Elektrikli araçlara olan ilgi dünya genelinde hızla artarken, bu araçların çevresel etkileriyle ilgili yapılan araştırmalar da dikkat çekici sonuçlar ortaya koyuyor. Uluslararası Temiz Ulaşım Konseyi’nin (ICCT) verilerine göre, Avrupa’da satılan elektrikli otomobiller, batarya üretiminden kaynaklanan karbon ayak izleri de hesaba katıldığında, içten yanmalı motorlu araçlara kıyasla ortalama yüzde 73 oranında daha az sera gazı emisyonu üretiyor. Bu oran, 2021 yılında yüzde 59 seviyesindeydi ve aradan geçen dört yılda ciddi bir iyileşme yaşandı.
Elektrikli araçlar daha da temiz olacak
Elektrikli araçların bu kadar çevreci olmasında, yalnızca motor teknolojisi değil, aynı zamanda Avrupa’da giderek artan yenilenebilir enerji kullanımı da etkili. 2020 yılında Avrupa’daki elektrik üretiminin yüzde 38’i yenilenebilir kaynaklardan sağlanırken, 2025 yılına gelindiğinde bu oranın yüzde 56’ya çıkacağı tahmin ediliyor. Bu durum, elektrikli araçların şarj sürecinde dahi çevreye daha az zarar vermesini sağlıyor ve genel karbon salımını daha da düşürüyor.

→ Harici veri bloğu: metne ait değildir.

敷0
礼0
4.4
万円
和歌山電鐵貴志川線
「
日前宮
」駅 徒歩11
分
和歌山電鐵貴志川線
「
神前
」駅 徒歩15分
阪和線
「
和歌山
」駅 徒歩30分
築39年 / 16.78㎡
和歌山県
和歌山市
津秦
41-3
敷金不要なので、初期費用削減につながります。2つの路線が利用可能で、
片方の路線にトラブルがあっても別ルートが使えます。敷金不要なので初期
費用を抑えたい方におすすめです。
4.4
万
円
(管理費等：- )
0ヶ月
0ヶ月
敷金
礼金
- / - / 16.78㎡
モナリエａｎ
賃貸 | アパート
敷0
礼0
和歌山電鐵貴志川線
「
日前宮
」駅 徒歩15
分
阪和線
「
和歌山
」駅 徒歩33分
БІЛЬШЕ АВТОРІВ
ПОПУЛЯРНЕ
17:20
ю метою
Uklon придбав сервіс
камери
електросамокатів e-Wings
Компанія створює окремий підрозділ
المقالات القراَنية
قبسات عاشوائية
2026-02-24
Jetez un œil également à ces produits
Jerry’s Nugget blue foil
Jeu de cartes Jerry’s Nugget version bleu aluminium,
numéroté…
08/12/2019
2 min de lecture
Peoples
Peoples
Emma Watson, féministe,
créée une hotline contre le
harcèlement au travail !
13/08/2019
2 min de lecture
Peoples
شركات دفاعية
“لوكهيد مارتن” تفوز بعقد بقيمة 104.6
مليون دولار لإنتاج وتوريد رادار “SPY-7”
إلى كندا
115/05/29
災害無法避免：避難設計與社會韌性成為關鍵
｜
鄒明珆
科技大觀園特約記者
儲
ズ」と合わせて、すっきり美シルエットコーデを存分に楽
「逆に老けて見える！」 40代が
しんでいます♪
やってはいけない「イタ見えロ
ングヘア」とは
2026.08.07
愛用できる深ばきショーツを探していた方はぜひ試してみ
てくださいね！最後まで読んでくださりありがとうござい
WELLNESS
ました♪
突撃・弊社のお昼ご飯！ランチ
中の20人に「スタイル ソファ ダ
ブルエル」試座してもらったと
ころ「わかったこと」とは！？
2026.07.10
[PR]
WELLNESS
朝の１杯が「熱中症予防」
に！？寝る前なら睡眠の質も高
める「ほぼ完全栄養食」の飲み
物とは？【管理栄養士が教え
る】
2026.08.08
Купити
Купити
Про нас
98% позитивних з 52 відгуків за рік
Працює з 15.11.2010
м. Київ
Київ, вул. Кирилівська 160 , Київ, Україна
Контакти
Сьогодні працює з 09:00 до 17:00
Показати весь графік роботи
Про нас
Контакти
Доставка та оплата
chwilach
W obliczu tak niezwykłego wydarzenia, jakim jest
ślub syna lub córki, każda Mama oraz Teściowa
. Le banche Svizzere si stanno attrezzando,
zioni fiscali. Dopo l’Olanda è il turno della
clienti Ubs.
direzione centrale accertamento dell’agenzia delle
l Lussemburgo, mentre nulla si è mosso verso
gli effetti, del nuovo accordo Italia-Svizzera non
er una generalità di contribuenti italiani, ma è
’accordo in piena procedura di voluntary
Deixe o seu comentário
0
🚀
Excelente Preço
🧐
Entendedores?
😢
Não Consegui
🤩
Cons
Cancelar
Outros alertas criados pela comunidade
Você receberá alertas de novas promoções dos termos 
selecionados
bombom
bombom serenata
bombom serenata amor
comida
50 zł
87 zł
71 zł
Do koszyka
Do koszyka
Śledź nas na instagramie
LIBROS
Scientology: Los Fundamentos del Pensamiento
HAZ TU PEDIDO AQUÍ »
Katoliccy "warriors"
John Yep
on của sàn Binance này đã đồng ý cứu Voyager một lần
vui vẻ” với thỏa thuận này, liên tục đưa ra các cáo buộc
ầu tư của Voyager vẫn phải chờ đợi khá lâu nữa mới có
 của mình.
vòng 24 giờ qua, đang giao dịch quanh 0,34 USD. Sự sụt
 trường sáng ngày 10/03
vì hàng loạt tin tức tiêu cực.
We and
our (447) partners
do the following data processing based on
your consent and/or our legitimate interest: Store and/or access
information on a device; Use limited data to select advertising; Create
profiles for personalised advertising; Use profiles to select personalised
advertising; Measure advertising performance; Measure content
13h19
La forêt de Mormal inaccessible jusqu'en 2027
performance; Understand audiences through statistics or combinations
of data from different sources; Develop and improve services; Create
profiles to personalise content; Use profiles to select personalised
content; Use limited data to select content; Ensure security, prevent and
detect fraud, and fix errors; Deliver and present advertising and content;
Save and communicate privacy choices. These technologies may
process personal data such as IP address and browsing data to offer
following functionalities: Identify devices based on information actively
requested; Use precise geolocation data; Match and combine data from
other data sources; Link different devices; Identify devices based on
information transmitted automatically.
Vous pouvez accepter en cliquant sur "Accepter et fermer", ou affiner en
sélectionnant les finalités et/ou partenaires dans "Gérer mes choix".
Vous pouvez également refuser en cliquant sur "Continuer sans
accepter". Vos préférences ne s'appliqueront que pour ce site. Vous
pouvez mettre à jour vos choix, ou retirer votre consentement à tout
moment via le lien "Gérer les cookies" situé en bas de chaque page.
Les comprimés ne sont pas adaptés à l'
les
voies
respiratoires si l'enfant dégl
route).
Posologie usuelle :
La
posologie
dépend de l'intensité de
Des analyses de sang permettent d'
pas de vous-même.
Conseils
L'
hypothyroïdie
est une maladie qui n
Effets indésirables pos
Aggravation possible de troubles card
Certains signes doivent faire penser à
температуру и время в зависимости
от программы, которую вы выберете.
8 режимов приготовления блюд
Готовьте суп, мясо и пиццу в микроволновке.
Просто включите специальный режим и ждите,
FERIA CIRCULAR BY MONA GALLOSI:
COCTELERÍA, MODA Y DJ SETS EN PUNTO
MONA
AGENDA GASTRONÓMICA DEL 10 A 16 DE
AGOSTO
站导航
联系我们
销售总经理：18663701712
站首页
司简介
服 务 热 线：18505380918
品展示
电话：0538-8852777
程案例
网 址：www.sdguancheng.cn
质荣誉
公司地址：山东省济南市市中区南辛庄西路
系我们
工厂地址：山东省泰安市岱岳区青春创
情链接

Ancak bu gelişmelere rağmen, hibrit ve plug-in hibrit araçlar için aynı olumlu tablo geçerli değil. ICCT, bu tür araçların emisyon düşürme konusunda beklenen ilerlemeyi kaydedemediğini vurguluyor. Araştırmacı Dr. Marta Negri’ye göre, tam elektrikli araçlar, diğer tüm alternatif teknolojileri geride bırakacak şekilde hızlı bir dönüşüm süreci içinde. Avrupa’daki sıkı emisyon düzenlemeleri karşısında bu araçlar, çevreci ulaşımın geleceği olarak öne çıkıyor.
https://futureflow.life/avrupa-turbin-kanatlarini-tamamen-geri-donusturecek/
Kısacası, batarya üretiminin çevresel maliyeti göz önüne alındığında bile, elektrikli araçlar hâlâ içten yanmalı motorlara göre çok daha düşük emisyon üretiyor. Enerji altyapısındaki yenilenebilir kaynak payının artmasıyla birlikte bu farkın önümüzdeki yıllarda daha da açılması bekleniyor. Bu gelişmeler, ulaşımda sürdürülebilirliğe geçişin artık teoriden çıkıp pratiğe döküldüğünün güçlü bir göstergesi olarak değerlendiriliyor.